Two of the areas with identified nitrate pollution have been a known threat to Oregonians for 25 years (Malheur and Lower Umatilla), and a third for 10 years (Southern Willamette), and yet we still haven’t solved this problem. We need to invest in better solutions now.

The Solution

Invest in Voluntary Solutions to Reduce Fertilizer Waste and Protect Water Quality
Oregon needs to invest in more funding for research and education to help right-size fertilizer use across the state, increasing the health of our soils and improving water quality while making farming more profitable. Updating Oregon State University’s fertilizer and soil fertility recommendations, many of which are several decades out-of-date could save farmers thousands of dollars per year.

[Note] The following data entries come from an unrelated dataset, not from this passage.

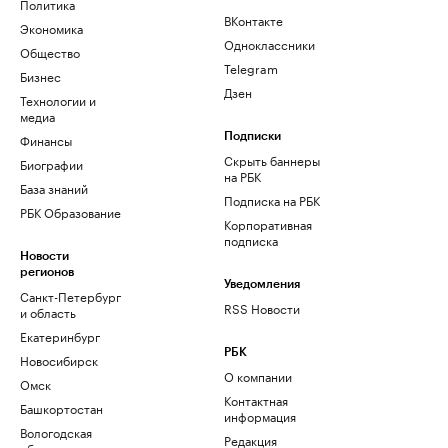
Политика
ВКонтакте
Экономика
Одноклассники
Общество
Telegram
Бизнес
Дзен
Технологии и
медиа
Финансы
Подписки
Скрыть баннеры
Биографии
на РБК
База знаний
Подписка на РБК
РБК Образование
Корпоративная
подписка
Новости
регионов
Уведомления
Санкт-Петербург
RSS Новости
и область
Екатеринбург
РБК
Новосибирск
О компании
Омск
Контактная
Башкортостан
информация
Вологодская
Редакция
область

Most experts agree that farmers have the opportunity to reduce their fertilizer use by 30% on average.

The Fertilizer Savings Bill (HB 2718) Would:

  • Increase grant funding through Oregon’s Fertilizer Research Program to a minimum of $300,000/year by dedicating at least $.25/ton from Oregon’s fertilizer tonnage tax to the grant program, and expanding the purpose of grants to include education and technical assistance in addition to research.
  • Increase capacity at OSU to develop recommendations, tools and training in building soil health and increasing nutrient use efficiency by dedicating at least $0.1/ton annually from tonnage tax revenues to fund an OSU soil science faculty position.
  • Increase the Fertilizer Registration Fee cap from $25 to $50 annually (this mirrors an ODA legislative proposal).
  • Increase the Fertilizer Tonnage Tax cap from $0.45 to $0.75/ton.